Daniel and I talked about the quality of Pedro’s life or to be brutally honest, lack of quality of life. We finally decided that it was time to put Pedro to sleep. So, on a sunny afternoon in February, we took Pedro down to the Animal Humane Society to be euthanized. It was hard to see him go, but it was also hard to see our beloved Pedro in pain.
Death is not an easy thing to face whether it’s a pet or a parent. It’s also hard to accept the death of dreams or even church buildings.
Our church is in a mad dash to move out of the building we have called home for 25 years to a new location. Wherever we move, we can’t take everything with us. Some items will be sold, given away or thrown in the trash.
Now that’s hard to hear. There are things we view with emotional significance and we are loathed to give it up. It’s not that we love things as much as we are in love with a certain view of the congregation, an image that needs to die if the congregation can live.
The process of leaving this building feels like a death. It feels that way because it is. We are leaving a certain way of being church. Wherever we move will be our church starting over again, or to use the term of geeks everywhere, a hard reset.
Packing up and moving and means saying goodbye. And we don’t really like saying Goodbyes because it means the end of something.
In the 12th chapter of John some visitors come up to one the disciples and ask them that they wish to be like Jesus.

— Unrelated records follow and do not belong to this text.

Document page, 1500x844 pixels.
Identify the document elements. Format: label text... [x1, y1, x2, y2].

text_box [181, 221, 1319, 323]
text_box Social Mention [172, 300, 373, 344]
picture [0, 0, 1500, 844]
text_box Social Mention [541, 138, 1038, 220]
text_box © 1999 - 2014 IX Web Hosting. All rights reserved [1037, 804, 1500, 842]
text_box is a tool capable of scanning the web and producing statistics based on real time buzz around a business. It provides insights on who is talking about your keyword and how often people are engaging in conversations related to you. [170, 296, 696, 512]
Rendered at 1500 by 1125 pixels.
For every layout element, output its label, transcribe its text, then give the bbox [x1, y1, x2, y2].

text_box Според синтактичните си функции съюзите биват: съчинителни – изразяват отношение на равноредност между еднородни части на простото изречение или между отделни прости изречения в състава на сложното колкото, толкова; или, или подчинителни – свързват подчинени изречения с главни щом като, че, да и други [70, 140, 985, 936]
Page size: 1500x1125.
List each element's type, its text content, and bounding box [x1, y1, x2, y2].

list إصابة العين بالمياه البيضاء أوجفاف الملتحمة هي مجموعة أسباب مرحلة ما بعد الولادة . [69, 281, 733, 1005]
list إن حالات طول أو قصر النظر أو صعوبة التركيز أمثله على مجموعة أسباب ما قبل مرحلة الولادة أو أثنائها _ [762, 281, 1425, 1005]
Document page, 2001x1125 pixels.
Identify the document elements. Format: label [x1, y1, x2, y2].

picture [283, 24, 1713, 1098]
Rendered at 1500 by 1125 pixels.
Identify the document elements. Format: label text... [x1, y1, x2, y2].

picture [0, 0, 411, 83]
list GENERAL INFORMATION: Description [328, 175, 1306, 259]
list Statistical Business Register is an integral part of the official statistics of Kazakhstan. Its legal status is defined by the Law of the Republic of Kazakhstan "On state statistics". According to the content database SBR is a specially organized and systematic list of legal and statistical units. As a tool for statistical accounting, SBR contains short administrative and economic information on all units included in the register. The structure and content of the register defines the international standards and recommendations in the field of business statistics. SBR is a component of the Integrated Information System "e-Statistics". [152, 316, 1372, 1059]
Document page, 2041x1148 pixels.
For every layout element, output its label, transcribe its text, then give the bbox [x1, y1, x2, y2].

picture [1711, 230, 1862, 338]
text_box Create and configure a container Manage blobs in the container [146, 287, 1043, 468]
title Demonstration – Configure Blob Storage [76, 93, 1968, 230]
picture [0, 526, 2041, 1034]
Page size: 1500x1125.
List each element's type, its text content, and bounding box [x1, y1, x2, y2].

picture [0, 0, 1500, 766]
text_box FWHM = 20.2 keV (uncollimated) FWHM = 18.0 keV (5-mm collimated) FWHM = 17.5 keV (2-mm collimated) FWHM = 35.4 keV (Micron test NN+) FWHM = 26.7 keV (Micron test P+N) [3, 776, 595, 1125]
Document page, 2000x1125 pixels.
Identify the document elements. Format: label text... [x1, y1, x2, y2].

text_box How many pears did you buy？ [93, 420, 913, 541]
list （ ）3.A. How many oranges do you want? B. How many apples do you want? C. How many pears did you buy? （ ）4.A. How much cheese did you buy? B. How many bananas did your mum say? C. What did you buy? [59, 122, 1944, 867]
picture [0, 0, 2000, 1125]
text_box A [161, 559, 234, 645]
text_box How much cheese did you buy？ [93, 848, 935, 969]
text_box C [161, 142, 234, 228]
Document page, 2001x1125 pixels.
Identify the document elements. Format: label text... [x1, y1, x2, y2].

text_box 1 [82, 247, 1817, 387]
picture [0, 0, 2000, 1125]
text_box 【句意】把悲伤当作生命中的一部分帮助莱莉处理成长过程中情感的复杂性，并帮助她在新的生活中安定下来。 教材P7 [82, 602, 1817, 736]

I don’t know what they had in mind when they said this, but you can it did provoke a response in Jesus. “Very truly I tell you, unless a kernel of wheat falls to the ground and dies, it remains only a single seed. But if it dies, it produces many seeds.”
Jesus was referring to his coming death and resurrection. Easter was coming, but before that could happen, Jesus had to experience the grief of Good Friday.
In the next few weeks, as we go through old items to determine what to keep and what to throw away, I hope you will allow yourself time to grieve. We are nearing the end of a certain phase of being church and it’s important to take that in. Honor what’s passing even if you weren’t here when the church moved last. Honor past members who moved away or died in the intervening years. Give thanks for the pew bibles and hymnals that people donated. Resurrection is coming in due time, but for now take in this moment of loss and mine what God is telling us in this moment.
If you were a young adult in the 1990s, then you know of the song “Closing Time” by the Minneapolis-based group Semisonic. On the surface, the song is about a bar closing time, but then songwriter and lead singer Dan Wilson utter a phrase that is the hallmark of the song, “Every New Beginning Comes from Some Other’s Beginning’s End.” In a few months, we will be in a new location, learning a new way to be church in our changing world. But to get to that point, we have to realize that this new beginning is happening because of the ending of another new beginning from years ago. One of the ways we will say goodbye is through a decommissioning service of the building. I will let you know when that happens, but please attend and join us in saying goodbye, to let this phase of First Christian die.
The new beginning is coming and we give thanks. The old beginning is ending and we give thanks.
Every New Beginning Comes From Some Other’s Beginning’s End.
Thank you, Pedro, for being such a good boy.
Goodbye, 650 Wildwood Road. Thank you for your service.